Chinese banks say they have been instructed by regulators to dramatically reduce the scale of their structured deposit balance before the end of the year, with analysts highlighting concerns over arbitrage-driven growth.
Sources from multiple banks have told National Business Daily that they received window guidance requiring that they reduce the scale of their structured deposits to two-thirds the levels they were at the start of the year.
Structured deposits have seen rapid growth in 2020, breaking through the 12 trillion yuan threshold at the end of April to tap a historic high, with enterprise structured deposits posting especially rapid growth.

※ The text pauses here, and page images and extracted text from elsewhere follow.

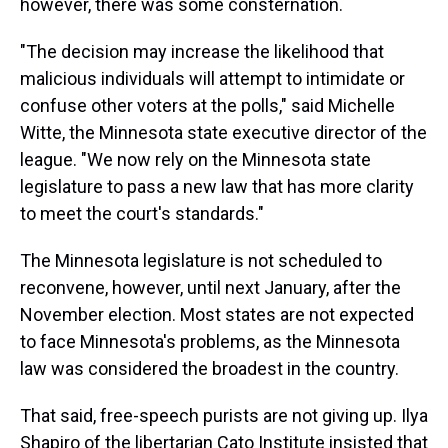
however, there was some consternation.
"The decision may increase the likelihood that
malicious individuals will attempt to intimidate or
confuse other voters at the polls," said Michelle
Witte, the Minnesota state executive director of the
league. "We now rely on the Minnesota state
legislature to pass a new law that has more clarity
to meet the court's standards."
The Minnesota legislature is not scheduled to
reconvene, however, until next January, after the
November election. Most states are not expected
to face Minnesota's problems, as the Minnesota
law was considered the broadest in the country.
That said, free-speech purists are not giving up. Ilya
Shapiro of the libertarian Cato Institute insisted that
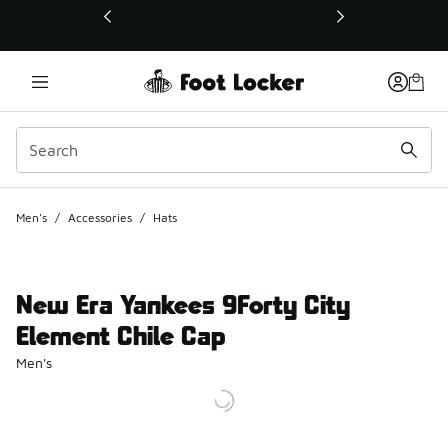
This link will open in a new window
Men's
/
Accessories
/
Hats
New Era Yankees 9Forty City
Element Chile Cap
Men's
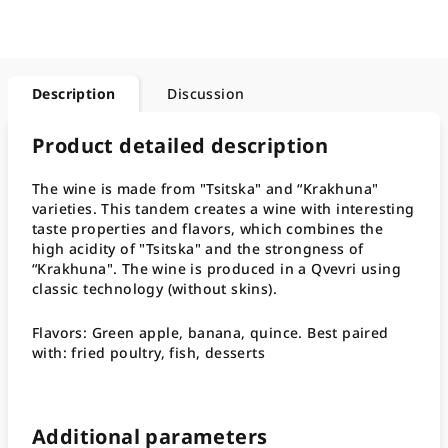
Description
Discussion
Product detailed description
The wine is made from "Tsitska" and “Krakhuna"
varieties. This tandem creates a wine with interesting
taste properties and flavors, which combines the
high acidity of "Tsitska" and the strongness of
“Krakhuna". The wine is produced in a Qvevri using
classic technology (without skins).
Flavors: Green apple, banana, quince. Best paired
with: fried poultry, fish, desserts
Additional parameters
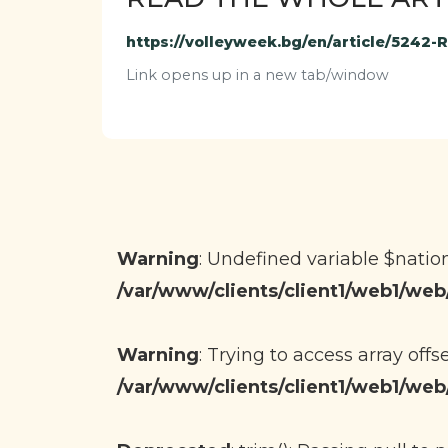
https://volleyweek.bg/en/article/5242
Link opens up in a new tab/window
Warning
: Undefined variable $nati
/var/www/clients/client1/web1/w
Warning
: Trying to access array offs
/var/www/clients/client1/web1/w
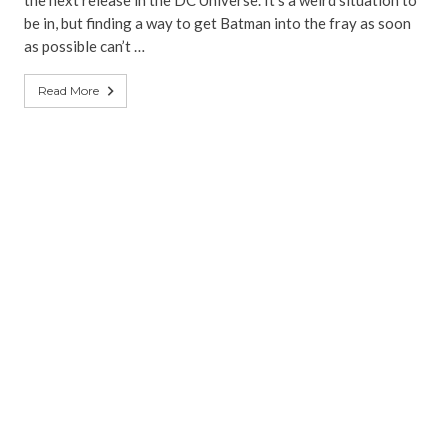
the next release in the DC Universe. It’s a weird situation to
be in, but finding a way to get Batman into the fray as soon
as possible can’t …
Read More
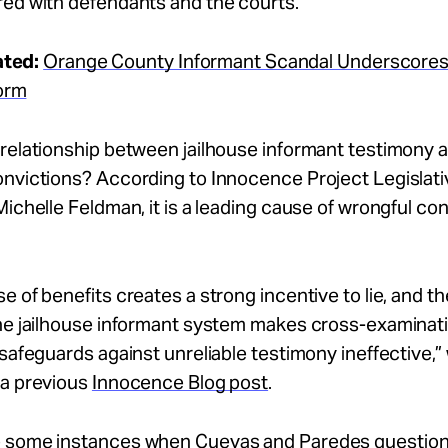
red with defendants and the courts.
ated:
Orange County Informant Scandal Underscores
orm
relationship between jailhouse informant testimony 
onvictions? According to Innocence Project Legislati
Michelle Feldman, it is a leading cause of wrongful co
e of benefits creates a strong incentive to lie, and t
the jailhouse informant system makes cross-examinat
 safeguards against unreliable testimony ineffective,”
 a previous
Innocence Blog post
.
 some instances when Cuevas and Paredes questio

Average returns on structured deposits have also continually ridden high against a backdrop of loose monetary policy in the wake of the COVID-19 pandemic, creating strong concern about the possibility of interest rate arbitrage.
Data from Rong360 indicates that average returns for structured deposits have risen from 4% at the start of 2020 to around 5% as of mid-April, increasing the liability costs for banks was well as creating room for arbitrage opportunities.
Ming Ming (明明), bond researcher at CITIC Securities, said that interest rates for loans, bonds, bills and other enterprise debt instruments had all seen marked declines in an environment of ample liquidity.
The price gap between bills and bonds and structured deposits continues to increase, and to a very large extent is driving the growth in structured deposits.
Arbitragers can use loans, bills, bonds and other form fo financing to invest in structured deposits and earn off the interest spread.
Structured deposits first saw a surge in popularity in China following the launch of new asset management regulations at the start of 2018, which removed the “implicit guarantees” on the wealth management products (WMP) generally used by smaller banks to provide high rates of return to retail clients.
The structured deposit balance of Chinese commercial banks has since more than doubled in a three year period, from under 6 trillion yuan as the start of 2017 to 12.14 trillion yuan as of the end of April 2020.
Regulators expressed concern earlier on that Chinese banks were using structured deposits improperly as a covert means of providing higher returns to clients.
This concern prompted the China Banking and Insurance Regulatory Commission (CBIRC) to issue the “Notification Concerning the Undertaking of Work to ‘Consolidate the Results of Combating Malfeasance and Expedite the Development of Compliance’” (关于开展“巩固治乱象成果促进合规建设”工作的通知) in May 2019.
The notification marked the first time that CBIRC called for the inspection of the structured deposits of banks, to determine if they were “fake structured deposits” being used to provide higher returns.